In deze zaak hebben verzoekers, beiden woonachtig in Eindhoven, een verzoek om een voorlopige voorziening ingediend na de afwijzing van hun aanvraag voor een uitkering op grond van de Wet Werk en Bijstand (WWB) door het college van burgemeester en wethouders van de gemeente Eindhoven. Het primaire besluit, genomen op 23 augustus 2013, was gebaseerd op het feit dat verzoekers niet voldaan hadden aan de inlichtingenplicht zoals vastgelegd in artikel 17 van de WWB. Verzoekers hebben bezwaar gemaakt tegen dit besluit en vroegen de voorzieningenrechter om een voorlopige voorziening, omdat zij van mening waren dat zij recht hadden op bijstand en dat verweerder niet adequaat had gehandeld.
De voorzieningenrechter heeft de zaak behandeld op 16 oktober 2013, waarbij verzoekers in persoon verschenen, bijgestaan door hun gemachtigde, mr. P.J.A. van de Laar. Verweerder was vertegenwoordigd door mr. J.L.J. Martens. De voorzieningenrechter heeft overwogen dat, om een voorlopige voorziening te treffen, er sprake moet zijn van onverwijlde spoed en dat het bestreden besluit in de bodemprocedure waarschijnlijk geen stand zal houden. De rechter heeft vastgesteld dat verzoekers sinds 26 april 2001 een uitkering ontvingen, maar dat deze uitkering in mei 2013 was ingetrokken omdat verzoekers niet konden aantonen hoe zij hun middelen hadden besteed.

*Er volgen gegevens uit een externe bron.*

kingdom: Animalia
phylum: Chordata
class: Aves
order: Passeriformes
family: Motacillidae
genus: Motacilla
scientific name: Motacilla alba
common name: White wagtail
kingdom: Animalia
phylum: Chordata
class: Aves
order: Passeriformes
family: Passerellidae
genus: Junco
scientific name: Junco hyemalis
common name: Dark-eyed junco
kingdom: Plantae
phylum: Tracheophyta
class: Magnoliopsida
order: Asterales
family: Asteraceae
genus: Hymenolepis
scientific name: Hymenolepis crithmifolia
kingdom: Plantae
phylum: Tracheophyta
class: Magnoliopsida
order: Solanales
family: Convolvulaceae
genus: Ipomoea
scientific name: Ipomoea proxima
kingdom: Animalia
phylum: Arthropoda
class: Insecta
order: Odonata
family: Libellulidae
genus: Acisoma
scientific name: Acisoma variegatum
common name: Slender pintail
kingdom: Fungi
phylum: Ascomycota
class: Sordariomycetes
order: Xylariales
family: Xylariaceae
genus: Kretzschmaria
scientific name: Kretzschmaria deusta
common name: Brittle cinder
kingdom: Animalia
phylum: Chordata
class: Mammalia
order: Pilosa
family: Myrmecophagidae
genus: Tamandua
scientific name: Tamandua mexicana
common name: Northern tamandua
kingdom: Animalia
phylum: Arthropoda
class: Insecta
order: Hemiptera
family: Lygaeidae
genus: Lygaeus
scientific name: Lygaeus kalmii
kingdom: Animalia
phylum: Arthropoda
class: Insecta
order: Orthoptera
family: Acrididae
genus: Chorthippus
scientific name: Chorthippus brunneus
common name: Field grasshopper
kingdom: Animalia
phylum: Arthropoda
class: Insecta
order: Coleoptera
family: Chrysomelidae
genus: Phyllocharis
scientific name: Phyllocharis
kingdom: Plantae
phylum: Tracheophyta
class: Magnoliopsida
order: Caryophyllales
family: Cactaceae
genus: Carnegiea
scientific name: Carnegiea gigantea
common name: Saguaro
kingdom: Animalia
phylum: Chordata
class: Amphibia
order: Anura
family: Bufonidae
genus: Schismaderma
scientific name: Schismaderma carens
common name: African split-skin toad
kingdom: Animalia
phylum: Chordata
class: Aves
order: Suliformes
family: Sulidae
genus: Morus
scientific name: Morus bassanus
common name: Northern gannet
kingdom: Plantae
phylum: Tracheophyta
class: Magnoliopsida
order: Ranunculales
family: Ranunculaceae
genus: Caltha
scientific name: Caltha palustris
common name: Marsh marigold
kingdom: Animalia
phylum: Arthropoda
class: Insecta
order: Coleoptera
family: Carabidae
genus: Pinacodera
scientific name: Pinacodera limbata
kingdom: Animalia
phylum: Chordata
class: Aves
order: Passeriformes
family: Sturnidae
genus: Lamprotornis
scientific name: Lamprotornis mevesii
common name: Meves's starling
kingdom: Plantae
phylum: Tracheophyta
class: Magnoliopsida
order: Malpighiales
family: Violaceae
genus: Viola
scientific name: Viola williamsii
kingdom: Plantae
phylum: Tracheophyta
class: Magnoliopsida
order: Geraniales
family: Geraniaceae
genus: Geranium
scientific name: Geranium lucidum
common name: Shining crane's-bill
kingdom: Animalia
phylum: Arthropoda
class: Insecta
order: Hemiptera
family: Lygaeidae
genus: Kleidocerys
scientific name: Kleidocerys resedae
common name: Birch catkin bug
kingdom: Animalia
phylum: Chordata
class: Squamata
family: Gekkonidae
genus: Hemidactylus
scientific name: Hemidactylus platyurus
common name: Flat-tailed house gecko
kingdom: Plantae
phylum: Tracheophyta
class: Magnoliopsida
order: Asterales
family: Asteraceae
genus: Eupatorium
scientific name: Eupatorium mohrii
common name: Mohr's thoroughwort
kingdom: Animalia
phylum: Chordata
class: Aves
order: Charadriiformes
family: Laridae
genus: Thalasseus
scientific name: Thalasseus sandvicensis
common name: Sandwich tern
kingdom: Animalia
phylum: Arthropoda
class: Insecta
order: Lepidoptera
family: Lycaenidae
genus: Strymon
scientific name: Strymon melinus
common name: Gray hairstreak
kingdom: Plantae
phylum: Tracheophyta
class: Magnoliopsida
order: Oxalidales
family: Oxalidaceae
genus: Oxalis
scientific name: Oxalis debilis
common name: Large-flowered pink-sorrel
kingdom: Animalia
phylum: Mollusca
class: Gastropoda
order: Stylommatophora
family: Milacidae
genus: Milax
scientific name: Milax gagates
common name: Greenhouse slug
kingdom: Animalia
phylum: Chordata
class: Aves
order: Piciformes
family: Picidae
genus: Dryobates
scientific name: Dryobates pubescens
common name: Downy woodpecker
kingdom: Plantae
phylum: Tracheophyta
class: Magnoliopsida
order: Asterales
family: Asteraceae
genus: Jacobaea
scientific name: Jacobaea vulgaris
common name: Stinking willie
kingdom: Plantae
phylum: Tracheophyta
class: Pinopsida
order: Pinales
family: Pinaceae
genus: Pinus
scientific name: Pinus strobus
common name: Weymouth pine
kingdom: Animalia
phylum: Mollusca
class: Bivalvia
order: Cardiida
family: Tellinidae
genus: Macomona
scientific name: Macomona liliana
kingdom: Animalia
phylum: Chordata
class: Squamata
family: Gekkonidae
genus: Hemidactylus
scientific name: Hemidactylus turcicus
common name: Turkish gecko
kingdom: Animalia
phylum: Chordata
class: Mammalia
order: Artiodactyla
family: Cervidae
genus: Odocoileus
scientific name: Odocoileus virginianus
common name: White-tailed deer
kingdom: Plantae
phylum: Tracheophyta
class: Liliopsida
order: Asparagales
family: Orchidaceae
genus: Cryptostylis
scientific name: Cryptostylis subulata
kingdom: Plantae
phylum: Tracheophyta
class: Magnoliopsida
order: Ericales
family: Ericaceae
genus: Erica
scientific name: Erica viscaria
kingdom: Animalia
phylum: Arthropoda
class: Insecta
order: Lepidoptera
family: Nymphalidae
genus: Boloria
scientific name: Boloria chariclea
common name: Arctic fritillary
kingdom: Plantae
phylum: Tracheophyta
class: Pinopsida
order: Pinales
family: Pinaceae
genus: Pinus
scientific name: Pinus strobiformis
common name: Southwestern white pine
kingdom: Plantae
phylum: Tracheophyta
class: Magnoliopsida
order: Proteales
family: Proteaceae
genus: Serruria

De voorzieningenrechter oordeelde dat verzoekers niet voldoende nieuwe feiten of veranderde omstandigheden hadden aangetoond die hun recht op bijstand zouden kunnen onderbouwen. De rechter concludeerde dat de door verweerder gevraagde informatie over de financiële situatie van verzoekers cruciaal was om te bepalen of zij recht hadden op bijstand. Aangezien verzoekers deze informatie niet hadden verstrekt, kon het verzoek om een voorlopige voorziening niet worden toegewezen. De voorzieningenrechter heeft het verzoek om voorlopige voorziening dan ook afgewezen en geen proceskostenveroordeling uitgesproken.